Shapiro Receives Translation Award
The American Literary Translators Association (ALTA) has presented the 2009 National Translation Award to Norman Shapiro, professor of romance languages and literatures, for French Women Poets of Nine Centuries: The Distaff and the Pen (Johns Hopkins University Press, 2008).
The prize was announced on Nov. 12 at the organization’s annual conference in Pasadena, Calif. Shapiro has been one of the foremost translators of French literature for almost four decades. Also a writer–in–residence at Adams House, Harvard University, he has translated numerous works of fiction, theater, and poetry, including Four Farces by Georges Feydeau, which was nominated for the National Book Award for Translation, and One Hundred and One Poems by Paul Verlaine, which won the Scaglione Translation Prize from the Modern Language Association.
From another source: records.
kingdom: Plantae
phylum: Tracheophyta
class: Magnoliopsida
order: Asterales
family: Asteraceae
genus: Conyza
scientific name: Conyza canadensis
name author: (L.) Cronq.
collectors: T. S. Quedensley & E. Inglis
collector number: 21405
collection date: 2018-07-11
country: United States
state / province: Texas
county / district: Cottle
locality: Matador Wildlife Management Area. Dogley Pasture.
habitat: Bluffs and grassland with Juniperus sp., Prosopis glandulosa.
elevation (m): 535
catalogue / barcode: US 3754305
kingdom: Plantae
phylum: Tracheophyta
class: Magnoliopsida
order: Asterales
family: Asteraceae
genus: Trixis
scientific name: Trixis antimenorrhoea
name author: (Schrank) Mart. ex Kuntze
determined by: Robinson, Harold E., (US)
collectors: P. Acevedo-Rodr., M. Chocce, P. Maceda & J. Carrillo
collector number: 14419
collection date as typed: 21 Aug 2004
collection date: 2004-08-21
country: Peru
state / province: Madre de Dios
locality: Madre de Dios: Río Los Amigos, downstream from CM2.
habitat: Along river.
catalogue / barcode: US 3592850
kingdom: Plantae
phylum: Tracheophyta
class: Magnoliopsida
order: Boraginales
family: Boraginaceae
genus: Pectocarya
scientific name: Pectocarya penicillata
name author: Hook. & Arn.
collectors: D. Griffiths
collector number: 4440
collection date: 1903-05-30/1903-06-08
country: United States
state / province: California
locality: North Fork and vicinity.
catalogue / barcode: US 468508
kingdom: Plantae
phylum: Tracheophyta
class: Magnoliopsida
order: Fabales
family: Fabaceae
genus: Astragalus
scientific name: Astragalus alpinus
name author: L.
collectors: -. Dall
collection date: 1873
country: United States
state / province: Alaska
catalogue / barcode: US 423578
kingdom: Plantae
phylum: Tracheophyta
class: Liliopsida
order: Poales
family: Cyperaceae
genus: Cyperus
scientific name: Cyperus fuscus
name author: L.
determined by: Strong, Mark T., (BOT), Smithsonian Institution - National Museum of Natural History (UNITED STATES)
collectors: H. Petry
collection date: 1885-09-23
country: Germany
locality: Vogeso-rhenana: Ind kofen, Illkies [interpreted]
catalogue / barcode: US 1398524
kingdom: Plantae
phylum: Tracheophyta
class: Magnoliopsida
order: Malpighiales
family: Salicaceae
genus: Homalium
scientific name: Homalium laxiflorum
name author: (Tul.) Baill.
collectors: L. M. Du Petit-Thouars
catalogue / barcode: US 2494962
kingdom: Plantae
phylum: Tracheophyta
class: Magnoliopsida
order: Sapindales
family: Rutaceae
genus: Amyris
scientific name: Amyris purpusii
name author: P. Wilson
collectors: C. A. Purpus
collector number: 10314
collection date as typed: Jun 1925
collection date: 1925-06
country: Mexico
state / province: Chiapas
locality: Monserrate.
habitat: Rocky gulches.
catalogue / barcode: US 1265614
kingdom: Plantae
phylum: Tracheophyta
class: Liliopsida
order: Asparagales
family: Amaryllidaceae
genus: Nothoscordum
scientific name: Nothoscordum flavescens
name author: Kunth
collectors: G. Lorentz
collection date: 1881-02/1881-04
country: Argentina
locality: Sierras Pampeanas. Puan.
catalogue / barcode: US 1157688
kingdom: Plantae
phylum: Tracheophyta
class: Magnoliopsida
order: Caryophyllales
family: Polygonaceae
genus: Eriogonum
Shapiro noted that “translation is a perfect compromise between total freedom and total responsibility: with none of the angst of the blank page [when one writes creatively], and yet with an almost limitless choice within the givens of the text.”
French Women Poets of Nine Centuries is the first anthology of its kind, containing more than 600 poems by almost 60 poets. Ranging from the late 12th to the late 20th century, the voices and styles of these poems convey the changing as well as constant features of French women’s poetry over the last eight hundred years. Introductions to the historical eras, brief biographies of each poet, and a bilingual format add even more depth to this monumental compilation.
ALTA’s National Translation Award honors each year the translator whose work, by virtue of both its quality and significance, has made the most valuable contribution to literary translation.